Иван поперхнулся, закашлялся. Кулаком в грудь стучит, крошку из горла выбивает. А может, вовсе и не крошку, а обиду на такой незаслуженный вопрос! Горшеня понял, что не то спросил, отвёл глаза, стукнул товарища по спине — выбил ту зазорную крошку.
— Прости, — говорит, — это я, конечно, дурость сказанул, — вдруг улыбка ему на лицо снизошла: — Испужался я, Иван! Страсть как испужался!
И захохотал переливистым весенним смехом. Иван, как эту гнилозубую улыбку увидал, так все обидки у него тут же исчезли. Так ему смешно стало, что он сначала подхохатывать мужику принялся, а потом и громче него закатился.
Стоят Иван с Горшеней и хохочут, друг за друга держатся! Чуть в проталину не свалились, грачей распугали, березняк растрясли. Ивану смех Горшенин шибко по нраву пришёлся: у себя на родине он ни у кого такого не слыхивал — какой-то омывающий смех, безо всяких подначек, здравый и надежду вселяющий. Да и сам Горшеня — хоть и чудной, а приятный. Вроде простоват, а обо всём суждение своё имеет, слов много знает умных, коверкает их по-своему! По всему видно, что Горшеня — человек надёжный и справный.
— Эк! — говорит Иван, фыркая. — Все внутренности себе отхохотал.
И рассказал Иван новому знакомцу всю свою подноготную — какие могут быть секреты после такого-то единящего смеха! И Горшеню о себе рассказать попросил — кто таков, откуда и прочее.
— Да что рассказывать, — присвистнул Горшеня. — Во мне подробностей мало, одни общие места. Родился в ярме, рос в дерьме. Дневал в срубе, ночевал в клубе. Потом была работа у купца Федота. Затем работишка — у помещика Тишки. Да ещё задал труд фабрикант Крутт. А потом халтурка образовалась — армией называлась. Сражался за троны, транжирил патроны. По будням от царя получал сухаря, по праздникам — плётку, чтоб служилось в охотку. За верстою верста — двадцать лет, как с куста. На двадцать первом годе к строевой стал не годен. Дали о ранении справку и пинок на добавку. Ступай, говорят, восвояси — из окопов в штатские грязи.
— А дальше? — подталкивает Иван.
— Дальше… — вздыхает Горшеня. — Дальше пришёл я, Ваня, домой, а там — полный покат: ни жены, ни детей, хата стоит голая.
— Кто ж их похитил? — нахмурился Иван. — Что за чудище такое беззаконие сотворило?
— Да никто не похитил, Ваня, — ещё мрачнее вздыхает Горшеня. — Голод их в могилу свёл, мор. И не чудище никакое, и не беззаконие; голод тот по закону был — от царя-батюшки подарок. Пока я за него кровь проливал да товарищей своих хоронил в братских канавах, он, отец родимый, со своими премудрыми министрами да благородными генералами семью мою голодом замучил. По большой, так сказать, осударственной нужде.
Остановился Иван, шапку снял с головы, в руках её комкает, понять сей факт не может.
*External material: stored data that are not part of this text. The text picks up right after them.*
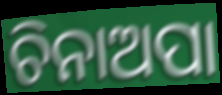
ଚିନାଅପା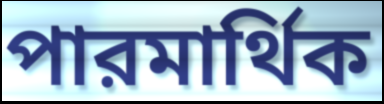
পারমার্থিকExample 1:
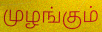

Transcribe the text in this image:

முழங்கும்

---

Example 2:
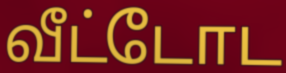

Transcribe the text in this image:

வீட்டோட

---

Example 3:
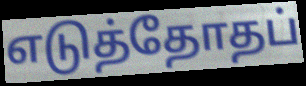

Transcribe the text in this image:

எடுத்தோதப்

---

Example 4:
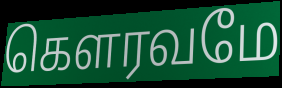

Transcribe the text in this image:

கௌரவமே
Ещё не сталкивала его жизнь с такой лютой несправедливостью.
— Это что же за аномалия! — возмущается он, чуть не плача. — Выходит, что ваши цари с генералами хуже наших нечистых?
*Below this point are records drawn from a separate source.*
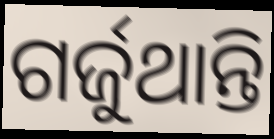
ଗର୍ଜୁଥାନ୍ତି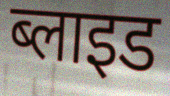
ब्लाइडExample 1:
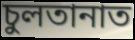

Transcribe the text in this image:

চুলতানাত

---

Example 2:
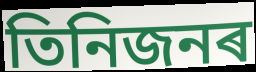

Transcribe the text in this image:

তিনিজনৰ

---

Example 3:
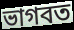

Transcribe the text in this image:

ভাগবত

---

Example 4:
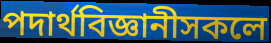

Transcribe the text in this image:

পদাৰ্থবিজ্ঞানীসকলে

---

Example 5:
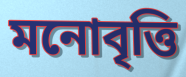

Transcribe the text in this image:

মনোবৃত্তিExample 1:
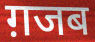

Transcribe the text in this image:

ग़जब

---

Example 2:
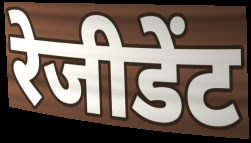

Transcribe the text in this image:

रेजीडेंट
— То-то и оно, что ясно, где темно! — отвечает Горшеня.
Весь бледностью пошёл Иван, Кощеев сын. Черты лица заострились, щёки щетиной пошли, да не простой, а с медным отливом. Руки сами собой свернулись в кулаки, увеличились в размерах и прямо на глазах у Горшени стали каменеть. Заскрипели плечи, грудь лязгнула холодным металлическим панцирем. Да ещё и зубы железные изо рта полезли — один другого длиннее!
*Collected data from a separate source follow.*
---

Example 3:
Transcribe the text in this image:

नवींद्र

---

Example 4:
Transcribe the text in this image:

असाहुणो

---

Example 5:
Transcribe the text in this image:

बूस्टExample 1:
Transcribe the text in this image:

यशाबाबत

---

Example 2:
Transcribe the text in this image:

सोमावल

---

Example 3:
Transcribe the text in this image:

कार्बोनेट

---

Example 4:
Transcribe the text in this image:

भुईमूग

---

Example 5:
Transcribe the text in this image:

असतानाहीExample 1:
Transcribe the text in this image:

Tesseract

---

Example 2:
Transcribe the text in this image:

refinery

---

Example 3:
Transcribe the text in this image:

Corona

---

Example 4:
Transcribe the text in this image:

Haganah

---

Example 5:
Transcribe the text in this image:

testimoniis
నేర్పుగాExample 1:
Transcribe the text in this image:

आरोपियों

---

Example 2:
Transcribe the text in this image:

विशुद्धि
Горшеня отпрянул от неожиданности, сидором в дерево упёрся.
— Что с тобой, Иван? Али нездоровится?
Иван опомнился, обмяк щетинистым телом, железные зубы за губу спрятал.
— Прости, Горшеня, не предупредил я тебя. Ты меня не бойся, я здоровьем крепок и ничего шибко ущербного во мне нет, просто с рождения природа у меня такая двойственная — от отца Кощея прямая наследственность. Когда я злиться начинаю, во мне нечисть просыпается и наружу выползает в виде эдаких вот странностей. В чудовище превращаюсь, Горшеня.